A nouveau dans le sous-marin, ma maison: de nuit les radiateurs respirent, avalent et sifflent- j’ai l’habitude, désormais je suis démuni: j’ai tout essayé, purge, vidange, négociation. Or, hier entre deux sommeils, comme j’écoute, je n’en reviens pas: mes radiateurs parlent! Je tends l’oreille. Pas jusqu’à saisir ce qui se dit, mais enfin, cela m’a l’air humain. J’éclaire la pièce: suite au changement d’heure mon radio-réveil s’est enclenché, il retransmet en sourdine un débat.
Commerce
A ce jour, plus aucun doute, l’importation massive d’individus des tiers-mondes reconditionnés sous la férule occidentale était bien destinée à gangrener la capacité critique des populations.
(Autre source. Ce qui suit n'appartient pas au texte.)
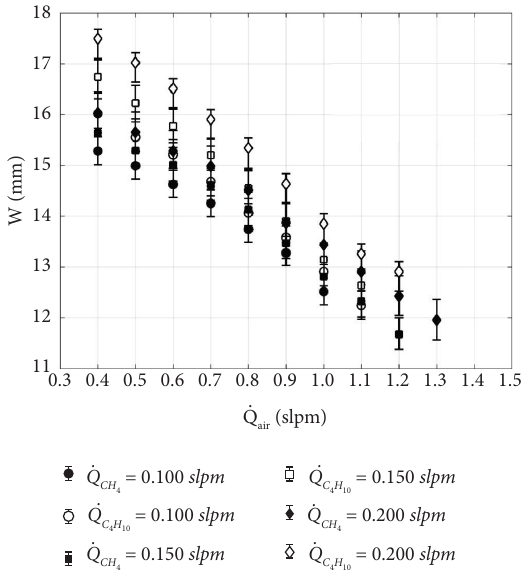
Figure 13: Variation of fame maximum width with the airfow rate for methane and n-butane.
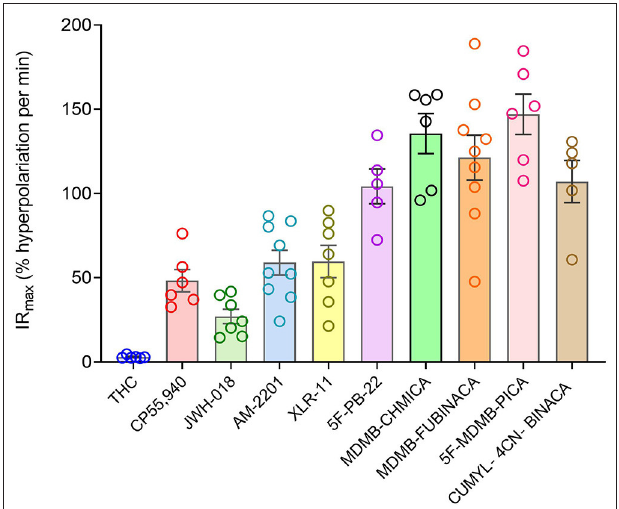
FIGURE 6 | Signal generation rate IR max values of CB 1 receptor agonists. The IR max was calculated as the initial rate of membrane potential reduction at a maximally-stimulating concentration of the agonists (10 µ M), as described in Materials and Methods. Note the signal generation rate of SRCAs and the synthetic agonist CP 55,940 is much higher than that of the natural cannabinoid THC. IR max values and statistical analysis are in Table 2 .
Le résultat est frappant : peu enclins à réussir le dépassement du stade matériel, nous sommes désormais certains d’être reconduits au double primitivisme de la violence et du culte.
An 2 (IV)
Imaginez, la nuit a été bonne, l’humeur est excellente, vous vient l’envie de plaisanter. Au voisin, vous proposez de boucler le quartier et d’imposer aux habitants le port d’un nez-boule, celui des clowns. Si tout se passe bien, le voisin répond: “tu as bu?”. Mais si les choses se passent mal? Si la plaisanterie transforme le réel?
Bois
Passé quatre heures à vernir les planches de la bibliothèque que vient d’achever Jésus; ouvrier et solitaire, ce type est humble, mais il est surtout artiste, soit un homme qui aime le métier et s’intéresse plus à votre approbation qu’à votre porte-monnaie. Honorant ces dispositions favorables, je fais courir mon pinceau avec maîtrise, avant de constater avec dépit que le produit, une couche à l’eau, laisse si peu de traces que je doute si j’ai bien verni là où je viens de vernir .
An 2 (III)
Attaque inédite contre les corps. Mouvement et devenir interdits. Sexualité reprogrammée. Esprits noyés dans une chair à l’arrêt, qui durcit (elle est à l’arrêt). Comment faire pour transformer chaque individu en une prison? Actualité de la réponse. Mais aussi, c’est de notre faute: longtemps que nous avions cessé de vivre. C’est à dire? De travailler, de se risquer, de baiser, de manger, de conquérir et de succomber. D’être.
Sortie
Grande et longue, et lumineuse sortie à vélo par les petites Alpes pyrénéennes ce dimanche, précédé de gaillards qui n’hésitent pas à faire deux cent kilomètres en voiture depuis Saragosse pour s’aligner avant dispersion de la nuit sur la ligne de départ, devant l’église d’Agrabuey. Un médicament m’a fait dormir tel un loir. Puis j’ai tourné, avant de décoller, pour chauffer les jambes, le plateau de fonte du vélo statique. Le groupe s’élance. Très vite, je suis dernier. Tiens la distance. Soixante de kilomètres et cinq cols. L’humeur l’emporte: désinvolte, salace, amicale, je-m’en-foutre — rien de mieux qu’une modestie quand elle règne sur l’effort et y contribue. Quatre heures plus tard, nous avons doublé des vaches perdues sur des routes de gravier (le gel de février à défoncé les bitumes), bu aux fontaines des villages, pris un café dans une bergerie, plaisanté, sué et souffert (un peu). Aussitôt de retour dans Agrabuey, le voisin, l’avocat, met à rôtir des poulets.
Oeuvre noire
La prière est la reconnaissance de ce qui est. Un désespoir et une force. Devant ce monde qui tombe, la présence affirmée des forces vitales. Le refus des outils qui blessent la majesté humaine, l’unique. Ceci n’est pas religieux — sauf à considérer que tout l’est. Or, c’est sans doute la négation du principe religieux dans l’homme qui conduit ces jours quelques égarés à reconditionner avec un tel mépris, une telle lâcheté et pareille faiblesse opérante l’homme occidental.
An 2 (II)
Réorienter le société moyennant l’invective, la dénonciation, l’analyse ou l’opinion (ce que “nous” venons d’essayer de faire pendant le mois écoulé) n’a aucun sens; non que ces moyens soient insensés, mais parce que la société n’existe plus. Le travail de sape industriel a fait son effet: ne subsistent que des agglomérats d’individus rompus aux routines du marché et des indices techniques de correction. Les partis ne font pas de la politique, ils détournent l’attention; le pouvoir ne représente pas, il veille sur la machine. Dans ces conditions, la liberté de l’individu est illusoire, la démocratie impossible.